We left the ice. The gate. The rubber matting.
My arm around her shoulders, her arm around my waist—her legs trembling from the four-and-a-half-minute demand, the adrenaline beginning its post-performance withdrawal.
The kiss-and-cry bench—the most anxiety-producing two square feet in competitive figure skating, positioned within camera range of the scoreboard and designed to capture the precise moment an athlete’s expression transitions from hope to either celebration or devastation.
And that’s when I caught our faces on the jumbotron—magnified to billboard resolution.
Octavia: flushed, peachy-orange lipstick smeared beyond its original borders, storm-gray eyes bright with held-back tears.
And mine. My eyes were glassy. The realization arriving with delayed recognition—I’d been so absorbed in the performance and the confession and the kiss that the physiological evidence of my own emotional state had been produced without my awareness or authorization.
My green eyes, approximately forty times their actual size on the screen above, were shining with the elevated moisture level that the body generated when emotional input exceeded processing capacity.
I looked like a man who had just told a woman he loved her on Olympic ice and meant it more than any save he’d ever made. Which was accurate. So I suppose the face was honest, even if the face’s owner hadn’t authorized the display.
I reached for her hand. Threaded my fingers through hers with the natural ease that five years of separation hadn’t managed to unlearn.
Her fingers responded immediately—curling, squeezing, the grip carrying the I-need-to-hold-something-real-while-the-scoreboard-decides-my-future pressure of a woman whose heart rate was climbing because the moment of judgment was approaching.
I looked at her.
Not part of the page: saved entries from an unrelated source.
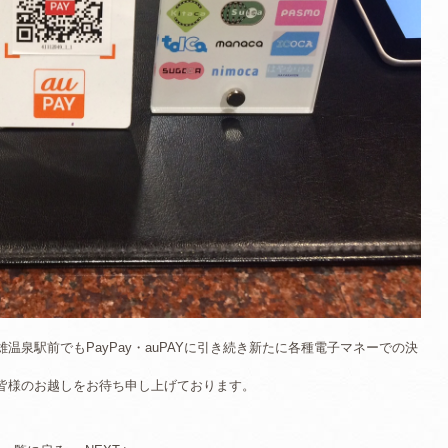
泉駅前でもPayPay・auPAYに引き続き新たに各種電子マネーでの決
皆様のお越しをお待ち申し上げております。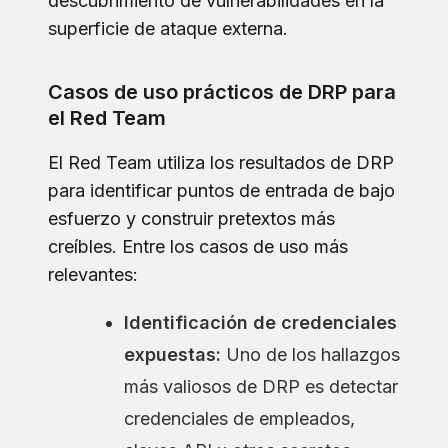
descubrimiento de vulnerabilidades en la
superficie de ataque externa.
Casos de uso prácticos de DRP para
el Red Team
El Red Team utiliza los resultados de DRP
para identificar puntos de entrada de bajo
esfuerzo y construir pretextos más
creíbles. Entre los casos de uso más
relevantes:
Identificación de credenciales
expuestas:
Uno de los hallazgos
más valiosos de DRP es detectar
credenciales de empleados,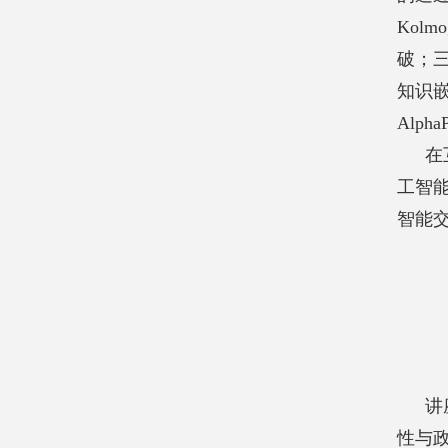
Kolmo
破；
知识
AlphaP
在
工智
智能
讲
性与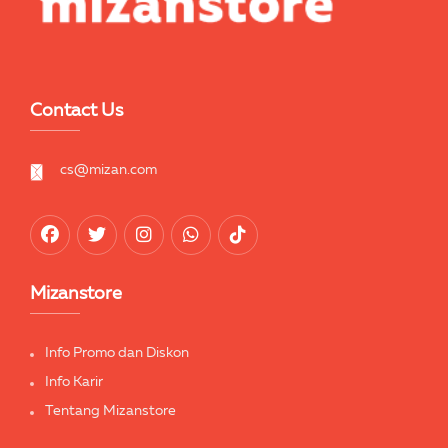
Contact Us
cs@mizan.com
Mizanstore
Info Promo dan Diskon
Info Karir
Tentang Mizanstore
The ponytail’s purple-turquoise-platinum gradient. The father’s gold bracelet on the wrist I was holding. The rise and fall of her breathing visible in the golden fabric across her ribs.
“I’ve never seen a diamond shine as bright as you.”
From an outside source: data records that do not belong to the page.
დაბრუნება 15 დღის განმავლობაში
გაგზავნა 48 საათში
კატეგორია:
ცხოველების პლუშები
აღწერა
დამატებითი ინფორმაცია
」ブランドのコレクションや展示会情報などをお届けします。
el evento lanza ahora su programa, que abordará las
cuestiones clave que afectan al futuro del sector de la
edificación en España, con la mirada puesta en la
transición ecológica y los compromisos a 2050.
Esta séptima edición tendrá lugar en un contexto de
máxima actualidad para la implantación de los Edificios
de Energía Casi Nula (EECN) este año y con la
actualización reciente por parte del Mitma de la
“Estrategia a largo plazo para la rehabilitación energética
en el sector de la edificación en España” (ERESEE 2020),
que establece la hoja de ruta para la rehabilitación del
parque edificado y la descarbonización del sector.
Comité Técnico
She turned to me. And smiled. Not the smirk.
Not the competitive, Octaviana-grade expression she deployed as armor.
A smile. Genuine. Unguarded. The kind that engaged her entire face—eyes crinkling, the storm-gray irises warming to a color I’d only seen in the dark, in the quiet, in the four-walls spaces where the real Octavia permitted the real expression to exist. Except now it was existing in front of hundreds of people and a hundred cameras and a jumbotron broadcasting it at billboard scale to every screen on the planet.
She squeezed my hand. Leaned in. Her lips finding the space beside my ear with the proximity and precision she’d learned from me and perfected in the weeks since.
“I love you, too.”
Four words. Whispered against the shell of my ear on the kiss-and-cry bench of the Winter Olympic Games.
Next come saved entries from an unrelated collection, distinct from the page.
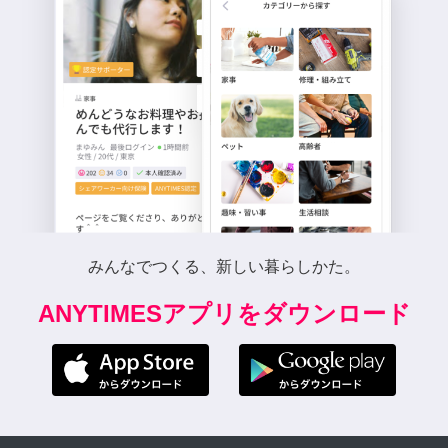
みんなでつくる、新しい暮らしかた。
ANYTIMESアプリをダウンロード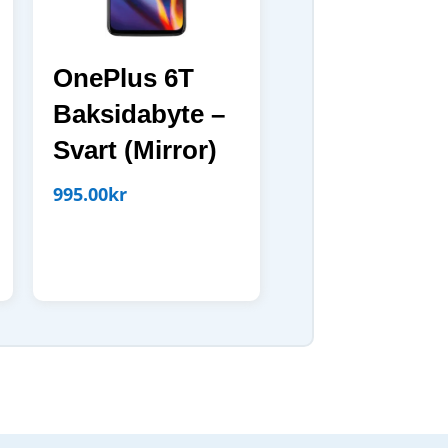
OnePlus 6T
Baksidabyte –
Svart (Mirror)
995.00
kr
My eyes widened. The blush—which I had not experienced since approximately age seventeen—climbed my neck and invaded my cheeks with the unstoppable enthusiasm of a cardiovascular system celebrating without permission.
She added, the smile audible in the whisper: “I guess this proves you have my forgiveness.”
I laughed. Full. Bright. The sound carrying five years of guilt being discharged in a single exhale. “Thank the fucking gods,” I said, shaking my head, “because I would have lost my entire mind if you hadn’t forgiven me.”
She grinned. Squeezed my hand once more.
Then the arena’s speaker system crackled—the brief, electronic tone that every competitive figure skater recognized at the autonomic level and that produced the specific, breath-held, stomach-dropping sensation of a human being confronting the moment where preparation met verdict.
The announcer’s voice began. My hand in hers.
Her hand in mine. Our fingers interlaced on the kiss-and-cry bench, surrounded by roses that had been thrown and cameras that were rolling and hundreds of people whose attention was focused on a scoreboard about to illuminate with the numbers that would tell us whether the girl who bled on the ice and the goaltender who learned to fly had done enough.
We held our breaths in wait, as the announcer was about to reveal the scoreboard.